Hmm. Yes, I don’t know about hit highlighting within Office documents - is that even possible?
The PDF highlighting was only possible because the Adobe Reader browser plugin would search based on a query string parameter, so essentially, it’s a feature of the client side application. I’ve never seen something like that in Office, I’m afraid!
On the other hand, though, maybe you just mean hit highlighting in the search results page itself? If so, MOSS 2007 does this out of the box! This article shows you how to set up hit highlighting on document titles:
http://www.novolocus.com/2008/05/19/hit-highlighting-in-sharepoint-search-document-titles/
However, if you look at the XML you get back from the Search Web Service, you’ll see something like this:
http://www.novolocus.com/wp-content/uploads/2008/05/hit-highlighting-properties.png
Note that (although not highlighted) there is a Hit Highlighted Summary section, as we as Highlighted Title and URL.

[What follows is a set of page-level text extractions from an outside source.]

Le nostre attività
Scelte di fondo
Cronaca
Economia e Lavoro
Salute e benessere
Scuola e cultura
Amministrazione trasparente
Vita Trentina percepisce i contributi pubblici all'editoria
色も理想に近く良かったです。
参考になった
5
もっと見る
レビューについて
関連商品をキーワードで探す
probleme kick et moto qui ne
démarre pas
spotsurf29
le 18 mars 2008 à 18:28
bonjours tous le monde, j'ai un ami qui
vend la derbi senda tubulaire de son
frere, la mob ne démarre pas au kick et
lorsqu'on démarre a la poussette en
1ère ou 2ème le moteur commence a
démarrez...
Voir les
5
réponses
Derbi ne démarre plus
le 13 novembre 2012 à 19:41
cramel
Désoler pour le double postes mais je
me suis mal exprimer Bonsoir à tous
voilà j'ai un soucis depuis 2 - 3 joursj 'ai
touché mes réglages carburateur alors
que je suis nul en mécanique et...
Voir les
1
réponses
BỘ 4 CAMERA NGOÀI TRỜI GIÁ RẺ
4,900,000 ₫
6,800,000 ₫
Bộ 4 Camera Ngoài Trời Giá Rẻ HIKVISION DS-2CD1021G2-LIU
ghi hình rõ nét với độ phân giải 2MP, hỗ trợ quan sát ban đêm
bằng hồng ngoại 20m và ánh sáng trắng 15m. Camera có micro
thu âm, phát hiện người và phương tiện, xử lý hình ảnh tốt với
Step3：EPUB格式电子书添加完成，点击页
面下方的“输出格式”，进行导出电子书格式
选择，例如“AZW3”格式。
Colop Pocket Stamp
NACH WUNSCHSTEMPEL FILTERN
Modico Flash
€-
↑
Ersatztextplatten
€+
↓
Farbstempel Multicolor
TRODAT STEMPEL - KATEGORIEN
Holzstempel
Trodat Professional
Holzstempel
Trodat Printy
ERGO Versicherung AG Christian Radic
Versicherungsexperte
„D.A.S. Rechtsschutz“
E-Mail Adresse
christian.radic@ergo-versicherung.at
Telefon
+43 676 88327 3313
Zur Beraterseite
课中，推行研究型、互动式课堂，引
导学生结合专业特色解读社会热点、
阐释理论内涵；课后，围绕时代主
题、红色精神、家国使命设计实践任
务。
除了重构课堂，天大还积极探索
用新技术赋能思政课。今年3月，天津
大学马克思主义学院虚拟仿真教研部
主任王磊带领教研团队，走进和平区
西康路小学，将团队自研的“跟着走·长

So, just edit your XSL for your Core Results Web Part to use them. Well, I say ‘just’ - it’s a bit complicated, but I’m sure you can figure it out.
Andy - thanks for the response. I have hit highlighting working as needed, as well as the PDF highlighting thanks to your article. Office docs can be done - just not sure how.
KWizCom, as I had mentioned, does do it (http://www.kwizcom.com/ProductPage.asp?ProductID=28&ProductSubNodeID=79) however, their product did not fit the needs that my client had, and they ended up breaking functionality in a release, and then eventually stopped responding to queries…
I suspect the way they are opening PDFs via their utility is the same thing you are doing, they also can support other office docs as well. That code however is locked away in compiled code, so, I was hoping maybe you had an idea if there was any sort of query string voodoo that you knew of that did that.
If I do come across anything that can do it, I’ll post back here to share!
Hi andy i am a novice developer,had a problem statement in the same context.
I am crawling pdf files using another search engine crawler,and when i click on a link on the search results page it has to guide me to the location where it is located on the pdf(highlighting also).
I tried with the following link but it is opening the search UI but i have to manually enter the keyword again to go to the particular location (actually it has to automatically be redirected to that location)
url entered:
search
Can you guide me to how this solutiion posted above is of use to this context.
Hmm. Your link came through empty. Try just typing in the URL - e.g.
http://someserver/restofurl
The important bit is making sure the URL end in #search=’query’
i already ry this soluion. it help me alot.
but a face a problem.
my problem is, not at all pc(user) can get this kind of result.
some of user, when they click the result, the document automaticly open in acrobar reader and make the higlight fail to function.
but at some user, which the document just open at the browser, the highliht function will success.
is there any step or way to prevent the document to open at adobe reader and just open at browser.